Indonesia Bisa Tiru Belanda Tekan Angka Kejahatan

Senin 24-08-2020,22:15 WIB
Reporter : Benny
Editor : Benny

Balikpapan, nomorsatukaltim.com - Adanya WBP yang kembali berulah dan masuk bui memunculkan pertanyaan. Apakah sistem di lapas telah berjalan baik sebagaimana fungsi dan tujuannya?

Hamsuri, seorang advokat dan mediator di Balikpapan coba memberi penjelasan. Yang menggambarkan potret suram di dalam lapas. Yang sering menjadi konsumsi kita di media massa.

“Mulai dari lapas overkapasitas, pungli, peredaran narkotika, sogok-menyogok, perjudian, intimidasi, pelecehan seksual dan banyak jenis kesuraman hidup tergambar di sana. Terus, bagaimana kita berharap alumni lapas bisa menjadi lebih baik?," tanyanya, ketika diwawancara, Sabtu (22/8) lalu.

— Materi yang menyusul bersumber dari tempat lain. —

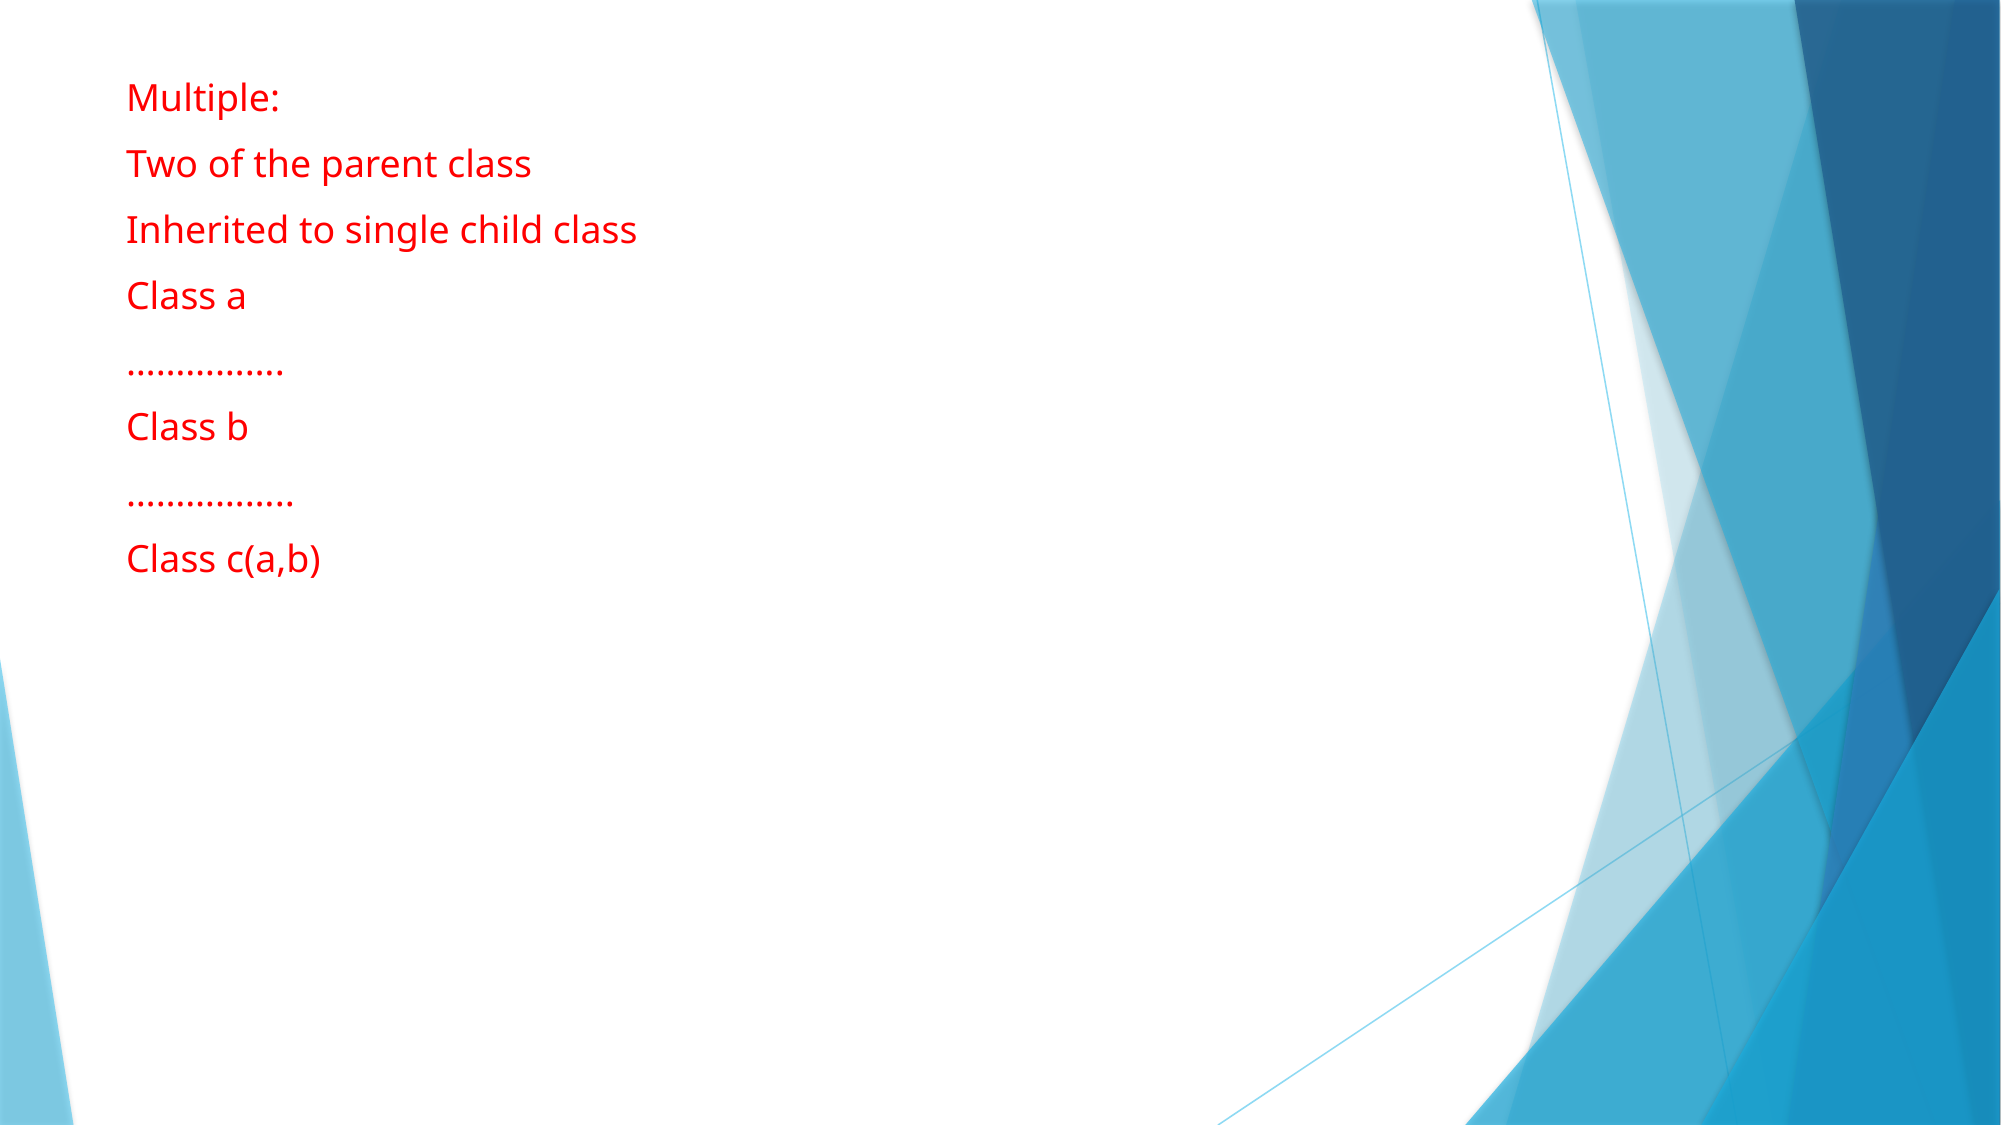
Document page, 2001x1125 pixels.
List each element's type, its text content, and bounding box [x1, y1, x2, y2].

list Multiple: Two of the parent class Inherited to single child class Class a ……………. Class b …………….. Class c(a,b) [111, 66, 1522, 992]
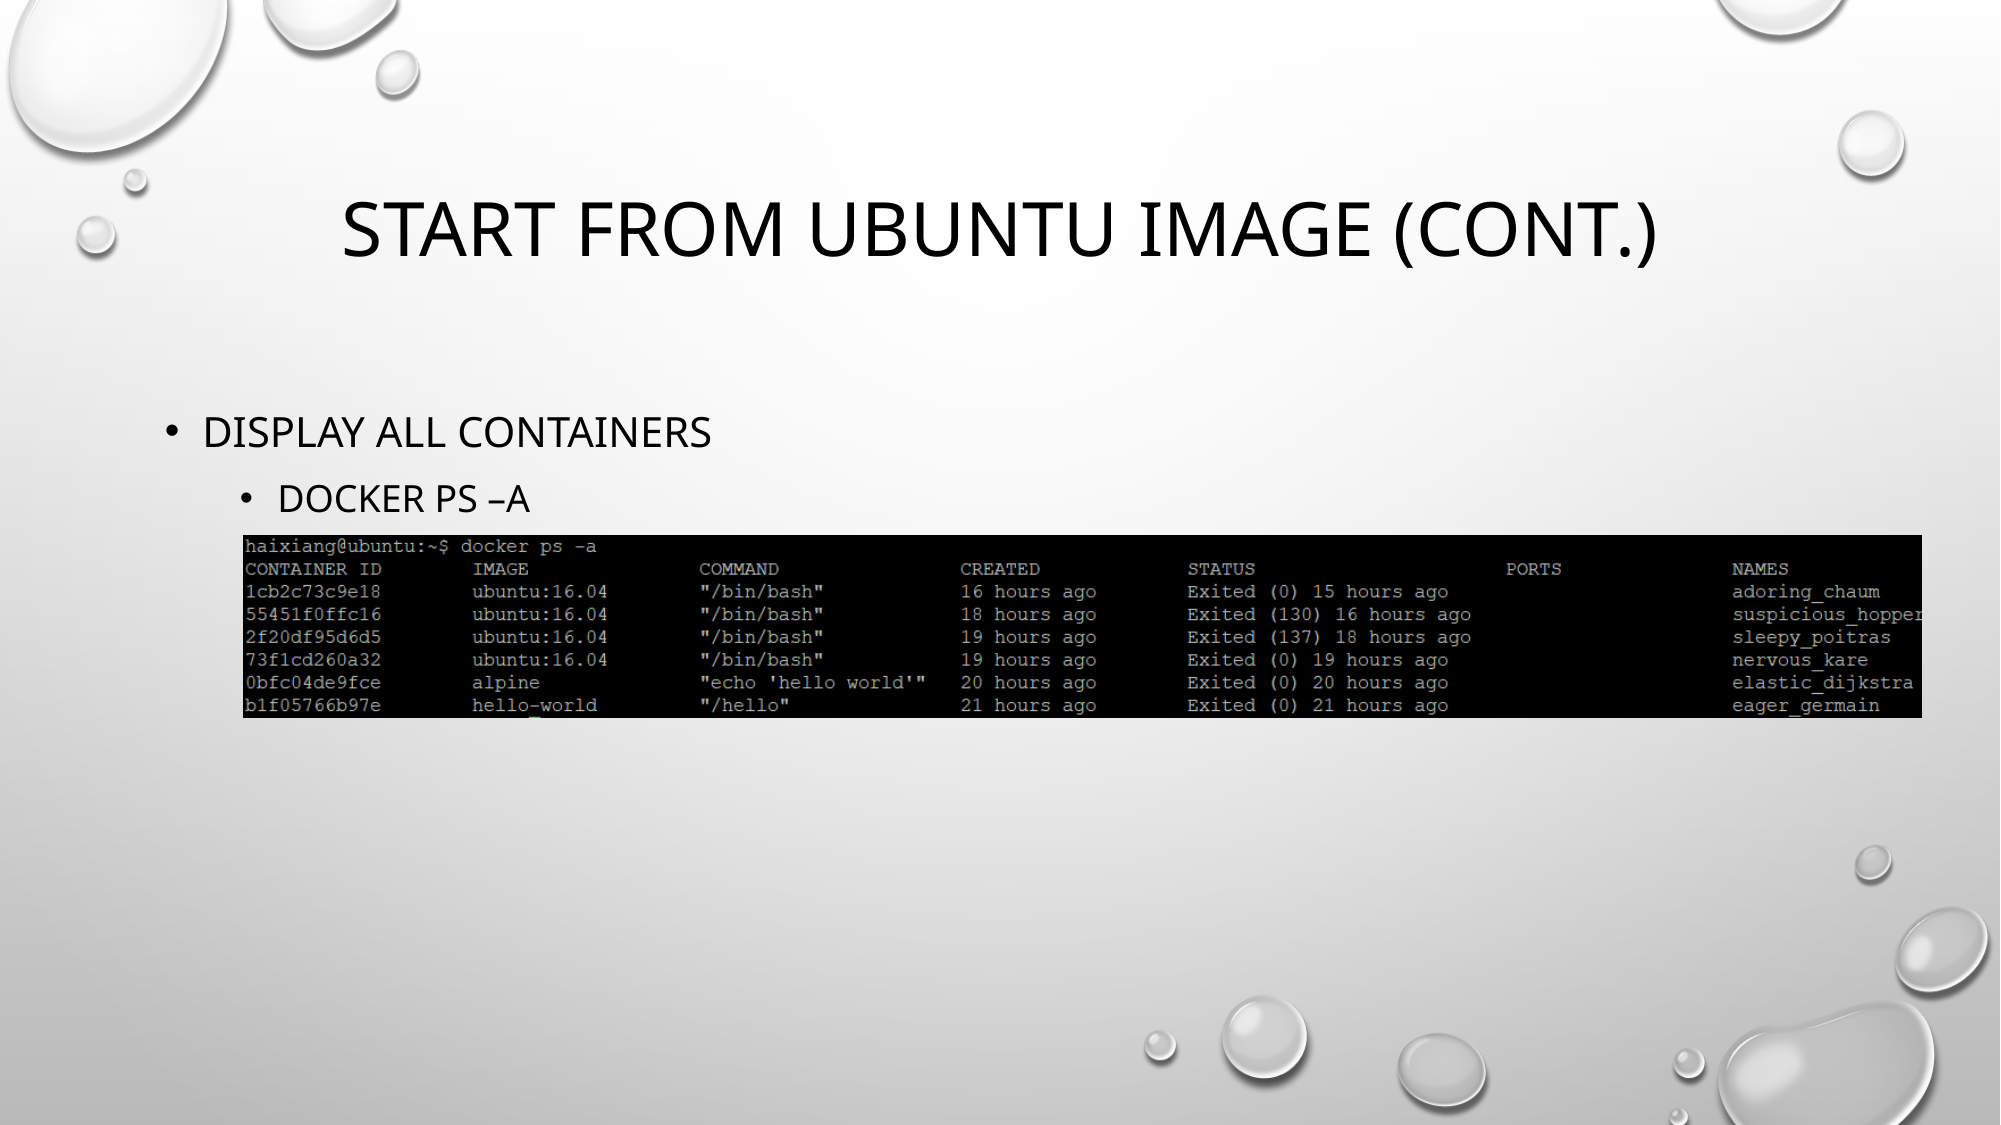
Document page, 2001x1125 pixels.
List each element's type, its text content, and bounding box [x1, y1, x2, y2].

list Display all containers Docker ps –a [149, 388, 1850, 950]
picture [0, 0, 2000, 1125]
title Start from ubuntu image (cont.) [149, 101, 1851, 364]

Dunia di dalam Lapas menurut Hamsuri sangat keras. "Bahkan menurut penuturan beberapa penghuni Lapas yang masih aktif, mereka harus membeli ruangan hanya untuk meluruskan badan ketika tidur," jelasnya, lebih lanjut.

Maka, bila tidak mampu, siap-siap untuk tidur dengan badan melengkung. Sepanjang masa hukuman. Sebab, kata dia, tidak ada yang benar-benar gratis di dalam sana. "Mungkin tidak semua Lapas begitu. Tapi cerita ini ada, karena memang ada Lapas yang seperti itu," tuturnya lagi.

Jika gambaran Lapas seperti ini, Hamsuri mengaku tidak heran kalau pelaku kejahatan kambuhan akan terus ada.

“Karena, begini. Misalnya, seseorang melakukan perbuatan melanggar hukum, mencuri. Lalu ditangkap dan divonis beberapa tahun. Ketika ia menjalani masa hukuman, di dalam penjara ia berkumpul dengan pelaku kejahatan lainnya. Dalam suasana yang keras, maka itulah yang akan membentuk dirinya,” sebutnya.

Ada faktor lain menurutnya yang mungkin saja mendorong seseorang menjadi residivis. Seperti sistem di masyarakat yang belum ramah terhadap mantan narapidana. Untuk mendapatkan pekerjaan formal misalnya, mereka harus melampirkan surat keterangan berkelakuan baik, atau SKCK.

“Bagaimana dengan mereka yang pernah dipidana? Tentu sulit bagi mantan napi mengakses jenis pekerjaan dengan syarat-syarat formal seperti itu. Pun, ketika mereka mau mencoba peruntungan pada sektor informal. Mereka tetap harus berjuang untuk bisa diterima. Walaupun ada stigma sebagai mantan napi yang harus disandang,” tuturnya.

Memang tidak banyak lowongan kerja yang ramah bagi mantan napi. Kecuali mereka kebetulan punya bakat. Kerabat. Dan punya modal cukup untuk usaha mandiri. "Tetapi sayangnya,  lingkungan sering memberi stigma jahat pada mereka. Bahkan, terkadang datang dari orang-orang terdekatnya".

Hamsuri memberi contoh negara yang mampu menekan angka kejahatan dengan baik: Belanda.

Di Belanda, katanya, justru ada beberapa penjara yang akan ditutup. Karena tak lagi berpenghuni. Bahkan ada yang terpaksa menerima titipan narapidana dari luar negeri. Dari Norwegia.

Pertanyaan pentingnya kemudian, mengapa kejahatan di Belanda menurun? Ia mengatakan, yang pertama karena manajemen penjara di sana memperlakukan tahanan sesuai pribadinya masing-masing.